Another area involves lust. Unchecked emotions drive some of this unfriendly fire. As I become known before I check out into fantasyland, I now offer some of this emotional ‘stuff’ to friends. This breaks lust’s power, frees me before I sin, and becomes opportunity for Divine Mercy. I can feel my emotions before Jesus and friends. He bears their complexities. Even as I experience pain and conflict in the light, His Real Presence secures me in love.


Prudence and buoyance in emotional conflict can be helpful. This was surely the way of my priestly formation. However, my ‘control’ became a deadening emotional containment. I needed Jesus to take me deeper; I needed real integration. I was tired of sitting on uneasy emotions I couldn’t describe.


In the spirit of Pope St. John Paul II, I want emotional integrity because loved ones need to know me. Others benefit from my self-expression. I’ve been given a duty. I have a responsibility to integrate my emotions.
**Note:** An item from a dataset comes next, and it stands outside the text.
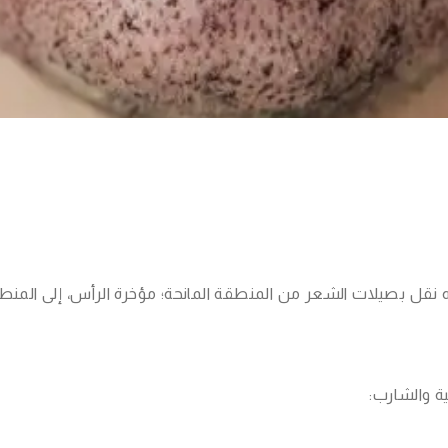
فيه نقل بصيلات الشعر من المنطقة المانحة؛ مؤخرة الرأس، إلى المن
ية والشارب:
John Paul II says that God ‘assigned to [man]…his own humanity as a task’ (TOB 59:2).


However, emotions at times need to go unexpressed; we can employ the gift of reason to check them. ‘Self-determination and self-governance…require on occasion, that one act in the name of “naked” truth about the good, in the name of values that are not felt. At times this even requires that one act against the perceptions of the moment’ (Karol Woytyla, Person and Act, p. 339). John Paul positions all emotions at the submission of true value. He urges us to take responsibility for our emotions, and to submit them under the faculty of our God-given reason. This is Kingdom!


‘Jesus, rouse the gift we are. Help us to attend to the treasure you summon from the trash. Free us from our constant faultfinding and free us for vestiges of paradise in our memories and in our lives today. We refuse the liar who tries to rewrite Eden out of our histories. Unite us to the home of our original dignity.’

‘Jesus, have mercy on us as Your Church. We have abused weaker members, including children, and protected ourselves. We have violated the most vulnerable. In Your mercy, free us to superabound with justice. Grant us Kingdom discernment and courage to reform ourselves. May our repentance grant us Kingdom authority to strengthen the weak, discipline violators, and restore the violated.’